**Excerpt**
The area west of Fifth Avenue in midtown Manhattan takes Times Square as its center, an exploded version of the east side's more tight-lipped monuments to capitalism. Though in some ways it cannot compete with the richer avenues and enclaves to the east, the area north of the once "naughty, bawdy 42nd Street," with its Theater District and Restaurant Row , is well worth exploring. Most of Times Square's pornography and crime is gone, replaced in part by products of Disney imagination, modern high-rise office buildings and hotels that threaten to spoil the square's historic greasy appeal. The further west you head, the fewer tourist attractions you'll find, with the notable exception of a retired US aircraft carrier that encompasses the massive Intrepid Sea-Air-Space Museum .

Explore Midtown West

Carnegie Hall, Diamond Row, Hell’s Kitchen, Intrepid Sea-Air-Space Museum, North of Times Square, Sixth Avenue (Midtown),  Times Square, Towards 57th Street

Carnegie Hall 

#N, #R, #Q or #W to 57th Street.

At 154 W 57th St stands stately Carnegie Hall , one of the world's greatest concert venues, whose superb acoustics ensure full houses most of the year. Tchaikovsky conducted the program on opening night and Mahler, Rachmaninov, Toscanini, Frank Sinatra and Judy Garland all played here. If you attend a performance, catch one of the engaging tours (Oct-June Mon-Tues, Thurs-Fri 11.30am, 2pm & 3pm, $6, $5 students; tel 212/247-7800). Alternatively, you can sneak in through the stage door on 56th Street for a look - no one minds as long as there's not a rehearsal in progress.

**Dataset excerpt**

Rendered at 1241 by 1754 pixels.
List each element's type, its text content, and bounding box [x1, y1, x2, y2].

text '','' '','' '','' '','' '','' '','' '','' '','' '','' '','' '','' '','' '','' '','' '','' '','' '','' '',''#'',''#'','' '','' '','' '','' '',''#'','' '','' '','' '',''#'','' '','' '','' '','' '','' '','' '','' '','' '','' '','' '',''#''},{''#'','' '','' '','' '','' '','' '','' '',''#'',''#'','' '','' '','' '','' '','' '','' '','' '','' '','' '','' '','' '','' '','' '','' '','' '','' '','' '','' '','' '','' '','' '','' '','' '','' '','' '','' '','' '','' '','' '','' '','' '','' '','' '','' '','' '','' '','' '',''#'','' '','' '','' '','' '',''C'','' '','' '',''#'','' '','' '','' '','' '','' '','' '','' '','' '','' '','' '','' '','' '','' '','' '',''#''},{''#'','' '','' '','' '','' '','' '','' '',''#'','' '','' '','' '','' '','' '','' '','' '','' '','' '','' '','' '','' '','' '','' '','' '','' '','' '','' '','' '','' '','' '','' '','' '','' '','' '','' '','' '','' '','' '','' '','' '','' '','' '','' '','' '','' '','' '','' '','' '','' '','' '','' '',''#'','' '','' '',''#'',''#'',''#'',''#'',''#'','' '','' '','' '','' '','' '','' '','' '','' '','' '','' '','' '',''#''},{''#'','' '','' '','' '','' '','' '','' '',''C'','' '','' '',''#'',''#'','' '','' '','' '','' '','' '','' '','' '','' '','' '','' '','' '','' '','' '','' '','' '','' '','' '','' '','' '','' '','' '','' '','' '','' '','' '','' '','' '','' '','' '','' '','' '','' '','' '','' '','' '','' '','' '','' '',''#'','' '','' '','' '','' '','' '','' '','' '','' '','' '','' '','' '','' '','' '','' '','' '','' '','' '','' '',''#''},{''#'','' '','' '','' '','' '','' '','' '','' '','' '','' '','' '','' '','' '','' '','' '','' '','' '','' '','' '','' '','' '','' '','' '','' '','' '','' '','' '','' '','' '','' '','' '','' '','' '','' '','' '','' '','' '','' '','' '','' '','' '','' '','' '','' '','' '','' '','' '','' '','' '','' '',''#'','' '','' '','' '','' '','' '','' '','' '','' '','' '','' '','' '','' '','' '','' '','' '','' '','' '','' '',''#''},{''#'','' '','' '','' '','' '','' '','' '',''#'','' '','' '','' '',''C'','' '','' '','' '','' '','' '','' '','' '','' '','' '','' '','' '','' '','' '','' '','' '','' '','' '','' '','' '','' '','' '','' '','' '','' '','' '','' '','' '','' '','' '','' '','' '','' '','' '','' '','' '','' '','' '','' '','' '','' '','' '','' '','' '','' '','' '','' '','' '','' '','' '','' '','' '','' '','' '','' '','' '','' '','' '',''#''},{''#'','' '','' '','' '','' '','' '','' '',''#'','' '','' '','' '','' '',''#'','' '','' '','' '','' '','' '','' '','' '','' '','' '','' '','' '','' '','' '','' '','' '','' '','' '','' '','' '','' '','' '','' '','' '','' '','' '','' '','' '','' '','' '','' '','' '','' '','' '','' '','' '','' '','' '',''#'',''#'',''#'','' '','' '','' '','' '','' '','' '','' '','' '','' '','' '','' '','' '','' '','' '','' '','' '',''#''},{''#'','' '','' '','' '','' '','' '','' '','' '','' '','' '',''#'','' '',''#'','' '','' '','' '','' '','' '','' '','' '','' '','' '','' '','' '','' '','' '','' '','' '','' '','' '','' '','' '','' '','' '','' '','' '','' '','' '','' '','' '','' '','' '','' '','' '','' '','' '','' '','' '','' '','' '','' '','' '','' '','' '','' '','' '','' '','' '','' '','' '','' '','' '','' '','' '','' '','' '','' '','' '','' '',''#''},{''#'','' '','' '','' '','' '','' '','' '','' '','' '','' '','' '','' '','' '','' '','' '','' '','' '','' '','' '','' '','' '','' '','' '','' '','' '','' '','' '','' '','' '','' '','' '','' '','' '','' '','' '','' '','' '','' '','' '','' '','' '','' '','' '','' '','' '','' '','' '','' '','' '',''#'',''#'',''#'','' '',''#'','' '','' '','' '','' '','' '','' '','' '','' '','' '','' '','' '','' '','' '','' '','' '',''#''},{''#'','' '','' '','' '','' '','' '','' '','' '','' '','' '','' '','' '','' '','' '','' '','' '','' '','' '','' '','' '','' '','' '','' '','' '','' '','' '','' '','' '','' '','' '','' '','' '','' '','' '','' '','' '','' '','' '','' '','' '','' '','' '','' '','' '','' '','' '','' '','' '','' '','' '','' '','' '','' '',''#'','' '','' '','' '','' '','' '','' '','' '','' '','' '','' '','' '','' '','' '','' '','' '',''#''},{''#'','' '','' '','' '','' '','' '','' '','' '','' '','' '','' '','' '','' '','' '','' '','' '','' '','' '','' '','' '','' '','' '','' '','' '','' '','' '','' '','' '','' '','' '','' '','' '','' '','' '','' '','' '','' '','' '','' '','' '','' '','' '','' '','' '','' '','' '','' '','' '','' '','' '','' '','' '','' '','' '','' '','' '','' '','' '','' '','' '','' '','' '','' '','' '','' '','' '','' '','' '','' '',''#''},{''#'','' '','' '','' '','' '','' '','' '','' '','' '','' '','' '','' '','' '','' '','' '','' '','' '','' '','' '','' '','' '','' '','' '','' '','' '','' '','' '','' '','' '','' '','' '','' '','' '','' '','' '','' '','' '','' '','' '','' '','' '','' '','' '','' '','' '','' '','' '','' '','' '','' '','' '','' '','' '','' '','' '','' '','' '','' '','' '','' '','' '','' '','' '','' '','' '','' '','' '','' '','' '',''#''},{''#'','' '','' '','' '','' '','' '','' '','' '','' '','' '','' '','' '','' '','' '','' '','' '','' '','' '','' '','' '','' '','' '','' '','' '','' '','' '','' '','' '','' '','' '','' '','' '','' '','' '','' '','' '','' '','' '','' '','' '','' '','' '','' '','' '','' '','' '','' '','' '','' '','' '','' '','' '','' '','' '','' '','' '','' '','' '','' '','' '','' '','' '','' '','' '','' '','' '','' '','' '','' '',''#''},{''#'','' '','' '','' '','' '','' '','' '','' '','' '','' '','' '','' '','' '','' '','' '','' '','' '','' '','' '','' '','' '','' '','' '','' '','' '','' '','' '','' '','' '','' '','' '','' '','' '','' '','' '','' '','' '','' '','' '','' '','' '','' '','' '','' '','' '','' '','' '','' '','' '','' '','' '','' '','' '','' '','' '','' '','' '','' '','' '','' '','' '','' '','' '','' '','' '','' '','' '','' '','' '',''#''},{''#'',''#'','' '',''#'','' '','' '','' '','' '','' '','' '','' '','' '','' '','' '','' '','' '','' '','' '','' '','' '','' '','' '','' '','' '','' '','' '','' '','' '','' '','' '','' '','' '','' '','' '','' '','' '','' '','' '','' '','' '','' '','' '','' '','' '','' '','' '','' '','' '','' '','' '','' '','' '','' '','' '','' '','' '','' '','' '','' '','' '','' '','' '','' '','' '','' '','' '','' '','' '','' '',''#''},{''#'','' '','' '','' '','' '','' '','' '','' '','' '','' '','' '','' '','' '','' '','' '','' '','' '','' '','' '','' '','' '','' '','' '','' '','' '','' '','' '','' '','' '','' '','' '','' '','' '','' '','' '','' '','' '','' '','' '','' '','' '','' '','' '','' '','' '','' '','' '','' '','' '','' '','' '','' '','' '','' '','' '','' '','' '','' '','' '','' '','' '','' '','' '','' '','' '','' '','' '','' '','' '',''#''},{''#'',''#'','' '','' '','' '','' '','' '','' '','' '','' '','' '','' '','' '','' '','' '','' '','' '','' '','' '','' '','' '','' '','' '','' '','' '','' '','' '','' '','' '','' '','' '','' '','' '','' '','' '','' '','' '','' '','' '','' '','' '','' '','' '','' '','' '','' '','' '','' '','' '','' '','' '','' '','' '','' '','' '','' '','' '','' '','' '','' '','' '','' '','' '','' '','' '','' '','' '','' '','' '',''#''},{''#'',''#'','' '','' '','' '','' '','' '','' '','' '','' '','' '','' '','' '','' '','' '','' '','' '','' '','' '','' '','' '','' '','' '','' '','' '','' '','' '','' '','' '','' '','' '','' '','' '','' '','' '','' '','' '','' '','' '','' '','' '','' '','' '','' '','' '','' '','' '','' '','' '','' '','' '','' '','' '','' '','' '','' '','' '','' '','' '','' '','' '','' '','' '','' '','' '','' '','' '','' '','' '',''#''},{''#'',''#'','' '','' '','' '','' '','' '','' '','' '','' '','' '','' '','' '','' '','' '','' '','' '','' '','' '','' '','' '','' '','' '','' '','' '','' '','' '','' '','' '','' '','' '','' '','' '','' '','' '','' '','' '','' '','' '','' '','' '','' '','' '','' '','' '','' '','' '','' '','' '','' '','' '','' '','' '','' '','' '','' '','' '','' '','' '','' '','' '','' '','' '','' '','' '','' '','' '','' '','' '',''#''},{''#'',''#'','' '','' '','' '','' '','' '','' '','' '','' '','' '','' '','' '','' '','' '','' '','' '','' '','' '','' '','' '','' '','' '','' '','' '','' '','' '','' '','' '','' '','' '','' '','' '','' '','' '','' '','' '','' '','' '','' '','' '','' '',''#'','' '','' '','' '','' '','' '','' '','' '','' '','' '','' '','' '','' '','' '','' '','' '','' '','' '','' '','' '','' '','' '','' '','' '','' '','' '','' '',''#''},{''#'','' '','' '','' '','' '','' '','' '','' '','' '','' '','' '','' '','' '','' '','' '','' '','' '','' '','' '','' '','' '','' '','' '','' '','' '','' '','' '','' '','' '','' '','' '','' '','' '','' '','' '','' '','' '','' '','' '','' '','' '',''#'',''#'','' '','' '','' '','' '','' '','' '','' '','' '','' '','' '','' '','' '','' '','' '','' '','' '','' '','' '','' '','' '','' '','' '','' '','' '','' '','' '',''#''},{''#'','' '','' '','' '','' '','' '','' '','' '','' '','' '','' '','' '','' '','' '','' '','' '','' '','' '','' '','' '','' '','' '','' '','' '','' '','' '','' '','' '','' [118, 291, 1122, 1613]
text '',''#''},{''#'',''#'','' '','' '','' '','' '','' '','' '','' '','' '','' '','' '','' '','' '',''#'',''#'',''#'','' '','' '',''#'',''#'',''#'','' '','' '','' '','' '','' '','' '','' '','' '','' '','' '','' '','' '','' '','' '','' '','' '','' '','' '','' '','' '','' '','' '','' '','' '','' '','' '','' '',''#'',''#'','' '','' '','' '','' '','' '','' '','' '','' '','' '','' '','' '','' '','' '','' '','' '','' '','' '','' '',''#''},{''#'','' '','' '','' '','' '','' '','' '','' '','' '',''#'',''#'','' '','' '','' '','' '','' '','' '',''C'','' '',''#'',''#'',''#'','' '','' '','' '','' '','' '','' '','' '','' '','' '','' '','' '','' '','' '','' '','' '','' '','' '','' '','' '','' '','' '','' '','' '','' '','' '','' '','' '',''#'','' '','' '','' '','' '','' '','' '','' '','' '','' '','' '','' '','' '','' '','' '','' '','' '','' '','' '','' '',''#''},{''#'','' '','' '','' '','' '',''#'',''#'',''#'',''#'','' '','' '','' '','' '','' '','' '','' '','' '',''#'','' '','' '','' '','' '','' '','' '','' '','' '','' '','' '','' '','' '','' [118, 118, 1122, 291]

**Work required**
Reproduce word for word the part of the Midtown West text starting with "Carnegie Hall, Diamond" and going on through "rehearsal in progress.".

**Solution for this task**
Carnegie Hall, Diamond Row, Hell’s Kitchen, Intrepid Sea-Air-Space Museum, North of Times Square, Sixth Avenue (Midtown),  Times Square, Towards 57th Street

Carnegie Hall 

#N, #R, #Q or #W to 57th Street.

At 154 W 57th St stands stately Carnegie Hall , one of the world's greatest concert venues, whose superb acoustics ensure full houses most of the year. Tchaikovsky conducted the program on opening night and Mahler, Rachmaninov, Toscanini, Frank Sinatra and Judy Garland all played here. If you attend a performance, catch one of the engaging tours (Oct-June Mon-Tues, Thurs-Fri 11.30am, 2pm & 3pm, $6, $5 students; tel 212/247-7800). Alternatively, you can sneak in through the stage door on 56th Street for a look - no one minds as long as there's not a rehearsal in progress.